Earlier this week we had FED chair Powell speak and we expected that to be the highlight of the interest rate week. You can be certain that anytime one thinks they know what markets will bring, they will prove you wrong. We all knew Europe has had a weak economy–and this continues and I believe will continue for a very, very long time.
The plunge in the 10 year treasury (to 2.42% from 2.60%), since Wednesday, is kind of ominous–but does it mean that there is a recession ahead? Honestly no one has an answer to this–everyone thinks they have an answer–but no one really knows.
With the interest rate drop we can be certain that some new issues will be sold to ‘refi’ old higher coupon issues. We have been through this game before so we all have a hint as to how it could play out for preferred stocks and baby bonds. Maybe the good part right now is that many of the issues we hold are not redeemable until 2021 or later.
We have noted that preferred stocks have crept higher week after week and it might be a good time to ‘harvest’ some gains if you have gained a years worth of dividends in capital gains–of course everyone is different, but we certainly are scrutinizing our holdings for potential sells.

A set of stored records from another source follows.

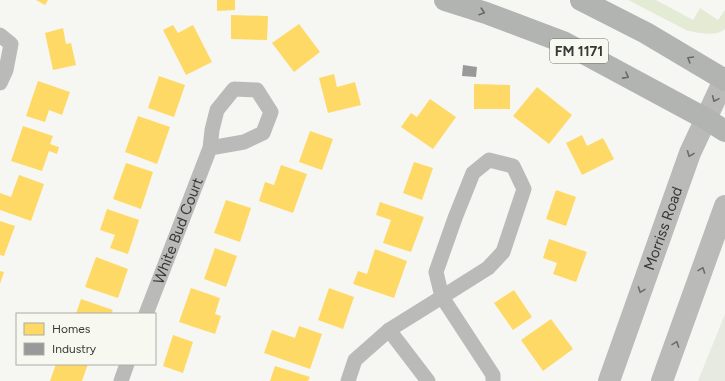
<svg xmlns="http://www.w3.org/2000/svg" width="725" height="381" font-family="Figtree,sans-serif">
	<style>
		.built { fill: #e7eae0 }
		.green { fill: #e4ebd4 }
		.homes { fill: #ffd966 }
		.industry { fill: #999 }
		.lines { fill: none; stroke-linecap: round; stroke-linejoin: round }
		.minor { stroke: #babbb9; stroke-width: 15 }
		.secondary { stroke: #babbb8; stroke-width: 22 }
		.primary { stroke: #b2b4b1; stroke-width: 22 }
		.oneway { stroke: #696a67 }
		.oneway2 { stroke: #6c6d6a }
		.labels { text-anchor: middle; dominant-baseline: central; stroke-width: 4; stroke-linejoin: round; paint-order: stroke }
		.shield { fill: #f7f9f1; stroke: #71736e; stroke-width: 1 }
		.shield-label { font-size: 14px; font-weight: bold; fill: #383936 }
		.street-label { font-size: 15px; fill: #383936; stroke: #f7f9f1 }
	</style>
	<rect width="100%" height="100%" fill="#f6f7f3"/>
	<polygon class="built" points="725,314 725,381 698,381"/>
	<path class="green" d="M628 0H656L693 20 700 8 718 20 725 10V29C717 37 695 33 686 30Z"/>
	<g class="homes">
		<polygon points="36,0 48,0 45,5"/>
		<polygon points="217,0 235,0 235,10 217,11"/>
		<polygon points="231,15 268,16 267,40 231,39"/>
		<polygon points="299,24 320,52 294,72 272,43"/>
		<polygon points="173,25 178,33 193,25 212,62 186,75 163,30"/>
		<polygon points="63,28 66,44 71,43 76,65 53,70 45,33"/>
		<polygon points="334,74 337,87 355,82 361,105 328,113 319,78"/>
		<polygon points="159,76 185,85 174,117 148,108"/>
		<polygon points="38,81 70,92 62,115 49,110 45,122 26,116"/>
		<polygon points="474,84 510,85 510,109 474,109"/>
		<polygon points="537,87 572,115 549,144 513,116"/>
		<polygon points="430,99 456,117 433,149 401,127 411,113 417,117"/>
		<polygon points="138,116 170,127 157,164 125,152"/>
		<polygon points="23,126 53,136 50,144 59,147 57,154 49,151 42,171 11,161"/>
		<polygon points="310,131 333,139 322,170 299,162"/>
		<polygon points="582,135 587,146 603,138 614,159 582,175 566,143"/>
		<polygon points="414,162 433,168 422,200 403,193"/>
		<polygon points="126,163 153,172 141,209 113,199"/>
		<polygon points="281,165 307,174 293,213 259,201 265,182 274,185"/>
		<polygon points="19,175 44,184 31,221 0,210 0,193 11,197"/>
		<polygon points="556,190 576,197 566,226 546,219"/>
		<polygon points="226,200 251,208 240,242 214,233"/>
		<polygon points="380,202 424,217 411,252 383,243 391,220 376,215"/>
		<polygon points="107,209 139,220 128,254 110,248 115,235 100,230"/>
		<polygon points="0,221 15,226 4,256 0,255"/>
		<polygon points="549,239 587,252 576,282 553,274 557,263 543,258"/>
		<polygon points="215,248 237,256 226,287 204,279"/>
		<polygon points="375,249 407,261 394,298 353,284 358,271 367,274"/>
		<polygon points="96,257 128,269 118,298 85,287"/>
		<polygon points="0,271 4,272 0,284"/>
		<polygon points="191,288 220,298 215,314 221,316 215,334 179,322"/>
		<polygon points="329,288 354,297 343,329 318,320"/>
		<polygon points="514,290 532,317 513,330 494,303"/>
		<polygon points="81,299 113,310 111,314 76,314"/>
		<polygon points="551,319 573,349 543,371 521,340"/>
		<polygon points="299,326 322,334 310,369 264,353 272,330 295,338"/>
		<polygon points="173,335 193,342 183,373 163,366"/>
		<polygon points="56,364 88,364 82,381 50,381"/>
		<polygon points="275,366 310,377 308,381 270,381"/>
	</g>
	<polygon class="industry" points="463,65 477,67 476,77 462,76"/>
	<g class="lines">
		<g class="minor">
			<polyline points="0,35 11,44 6,70 0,83"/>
			<polygon points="489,160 513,166 524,189 503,252 488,268 442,297 436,272 455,218 473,173"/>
			<path id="s1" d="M146 314 210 148 212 130 217 110 234 89 257 90 271 112 263 133 244 142 210 148"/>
			<polyline points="389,330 428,381"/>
			<polyline points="121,381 127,364"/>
			<polyline points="348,381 355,360 389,330 442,297 493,375 493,381"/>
		</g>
		<g class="secondary">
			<path id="s2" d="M609 381 690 153 725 78"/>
			<polyline points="662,381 725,206"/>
		</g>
		<g class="primary">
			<polyline points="445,0 486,13 563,42 706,119 725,131"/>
			<polyline points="581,0 646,33 725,80"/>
		</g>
	</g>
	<defs><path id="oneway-chevron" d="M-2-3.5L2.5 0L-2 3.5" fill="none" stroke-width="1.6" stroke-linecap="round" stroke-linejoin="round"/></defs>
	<g class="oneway">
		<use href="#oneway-chevron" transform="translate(482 12) rotate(18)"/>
		<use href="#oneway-chevron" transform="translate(690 59) rotate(-149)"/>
		<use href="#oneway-chevron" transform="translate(626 76) rotate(28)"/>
	</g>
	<g class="oneway2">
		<use href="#oneway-chevron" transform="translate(715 99) rotate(114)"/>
		<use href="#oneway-chevron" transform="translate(690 154) rotate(112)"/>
		<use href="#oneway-chevron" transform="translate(702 270) rotate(-70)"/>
		<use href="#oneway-chevron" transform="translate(641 290) rotate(110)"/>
		<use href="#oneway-chevron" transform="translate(676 344) rotate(-70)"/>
	</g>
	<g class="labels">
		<rect class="shield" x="550" y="39" width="58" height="24" rx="3"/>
		<g class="shield-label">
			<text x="579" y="51">FM 1171</text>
		</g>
		<g class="street-label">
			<text stroke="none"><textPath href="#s2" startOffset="162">Morriss Road</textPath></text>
			<text stroke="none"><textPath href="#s1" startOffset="89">White Bud Court</textPath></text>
		</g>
	</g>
	<rect x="16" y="313" width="140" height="52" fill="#f7f9f1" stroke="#abaca6"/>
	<rect x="24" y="323" width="20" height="12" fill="#ffd966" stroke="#abaca6"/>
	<text x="52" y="333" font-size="12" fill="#383936">Homes</text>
	<rect x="24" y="343" width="20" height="12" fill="#999999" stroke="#abaca6"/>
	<text x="52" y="353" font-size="12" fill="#383936">Industry</text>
</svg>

Of course any sells generate cash which needs to be redeployed–but the good part this time is that the money market we hold is paying 2.38% as of this morning (Gabelli US Treasury MKT AAA–GABXX). Certainly this could change in the future, but at least for now it is a hell of a lot better than ZERO.
The other thing we will be doing if we see economic weakness is scrutinizing many of our ‘base holdings’. We hold all kinds of Gladstone term preferreds and Gladstone Investment and Gladstone Capital should be watched for portfolio weakness since their holdings are Level 3 (value assigned by management since holdings do not trade on an exchange and value are not directly observable). We do not plan action here–but every time rates plunge like they have my focus gets a little sharper.